The continued existence and even growth of the NSA is proof that they have ways to break open all that encrypted information they're gathering.
Re:Not so fast. (Score:5, Informative)
True.
Also true AFAIK. I have not heard of anyone breaking those. But I must admit, I don't know if the weaknesses found ind SHA-1 applies to other variants of SHA as well.
You are completely mistaken about this part. A chain is not stronger than the weakest link. If you do signatures using SHA-1 and RSA, only one of the two has to be broken to forge a signature. When you sign a message, you put a signature on the output of the hash. If anybody can find another message with the same hash, they can simply put together your signature with the other message, and it will be a valid signature on a message you had never seen.
What could save you is the fact that there are different degrees of brokenness for a hash function. There are three kinds of common attacks to attempt on a hash function. The easiest one is to just generate a collision where you get to choose both messages. Next comes the problem of generating a collision where you are given one of the messages. Finally the hardest case is to be given a hash value and having to generate a message with that hash without having already an example of how to reach that hash value.
For MD5 an actual collision has been found, but still now algorithm to find a collision with an arbitrary message. For SHA1 there is AFAIK only demonstrated weaknesses. I have yet to see an actual SHA1 collision.
For signatures it might not be considered enough to just find a collision, after all you have to match the hash of a message, which was already signed. But even though you might feel secure, there are some things to worry about. First of all, once a technique to find collisions have been found, it only takes a little extra work to generate meaningful collisions. This is obvious to people with sufficient knowledge of the field, but a wouldn't believe this until it was actually demonstrated. With MD5 it has been demonstrated how to take two arbitrary plaintext files and from those generating two postscript files containing the two different texts but the same hash. Postscript was obviously chosen because the format contains a Turing complete language and thus was an easy target. But even simpler formats might be targeted with some additional work.
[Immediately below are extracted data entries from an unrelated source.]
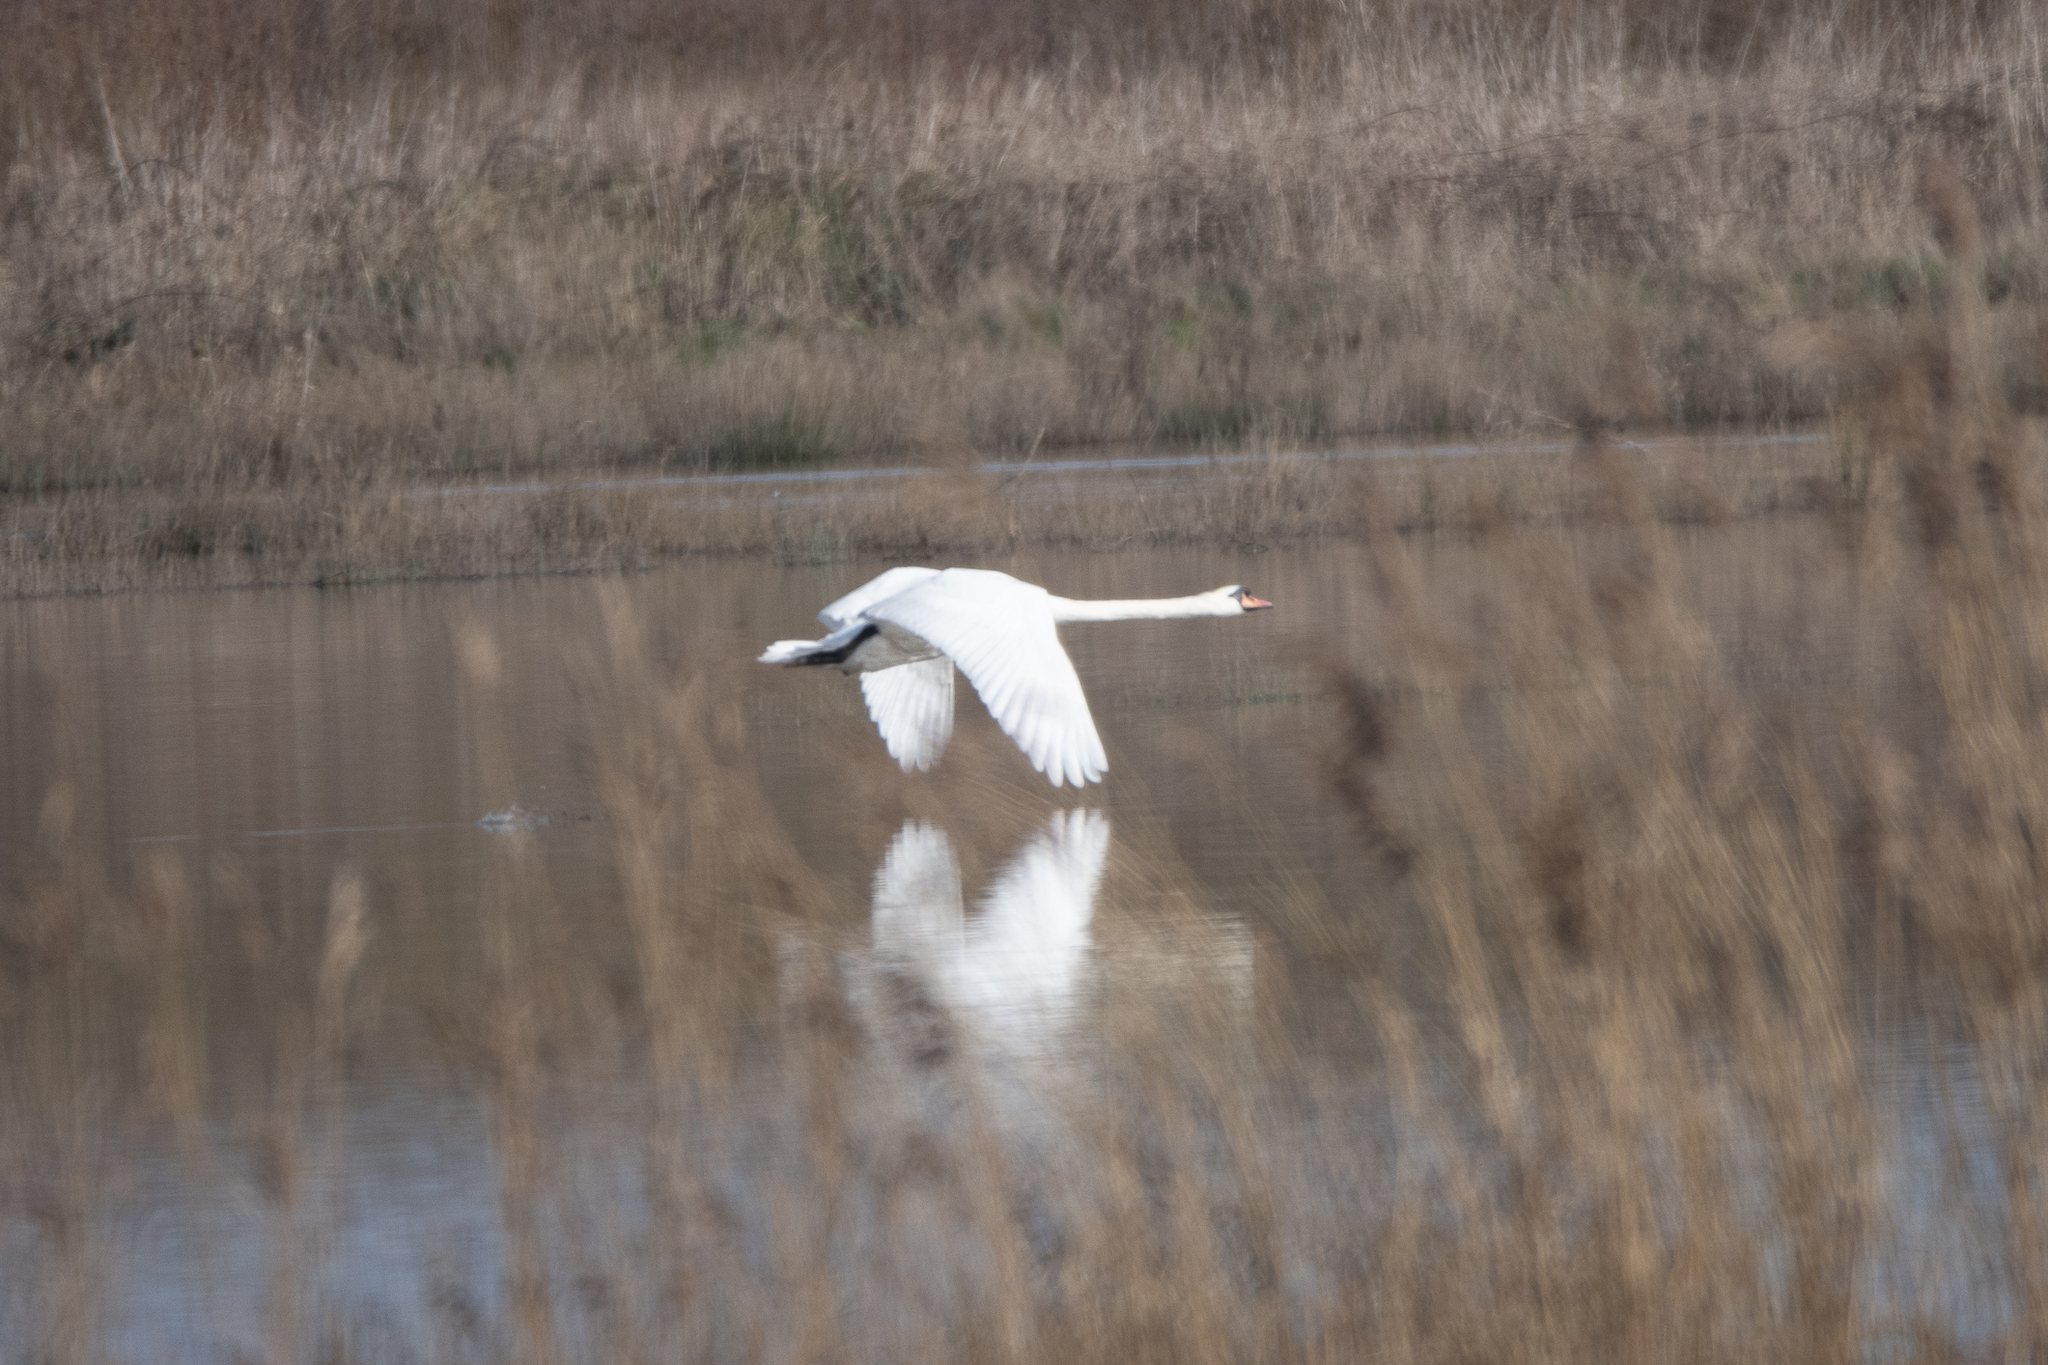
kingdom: Animalia
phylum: Chordata
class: Aves
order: Anseriformes
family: Anatidae
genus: Cygnus
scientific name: Cygnus olor
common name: Mute swan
Consider the following scenario you send a signed email to somebody. You receive a reply saying something like "thank you for your email, but we need the signature on a postscript version, could you please sign the attached file?", and you find attached a postscript file containing the exact text you originally wrote. Would you sign that postscript file?
Re:Not so fast. (Score:3, Informative)
Saying it once more for clarity:
1. You send a digitally signed email A which states, for example, that you do not approve of a particular business proposal.
2. They email you an unsigned postscript file A', which you print out for verification, and it looks just like your email. So you digitally sign it and email it to them.
3. They detach the digital signature from A' and attach it to another postscript file B', which states that you do approve of the proposal. Anyone attempting to verify the signature on B' will think you signed it.
4. You lose your job.
Now get this: in actual fact, they don't even NEED a broken digital signature algorithm to trap yu this way. It is possible -- not even difficult -- to construct a postscript file so that it prints out one way on a specific printer and a different way on every other printer. Unless you view the
postscript code, you'll never know. Remember, postscript is a fully capable programming language, not just a page definition markup scheme.
Not a surprise - here are old references (Score:3, Informative)
Also Bruce Schneier [schneier.com] wrote about it back then.
I guess it takes a while for the US government and Microsoft, et al to take action on the news.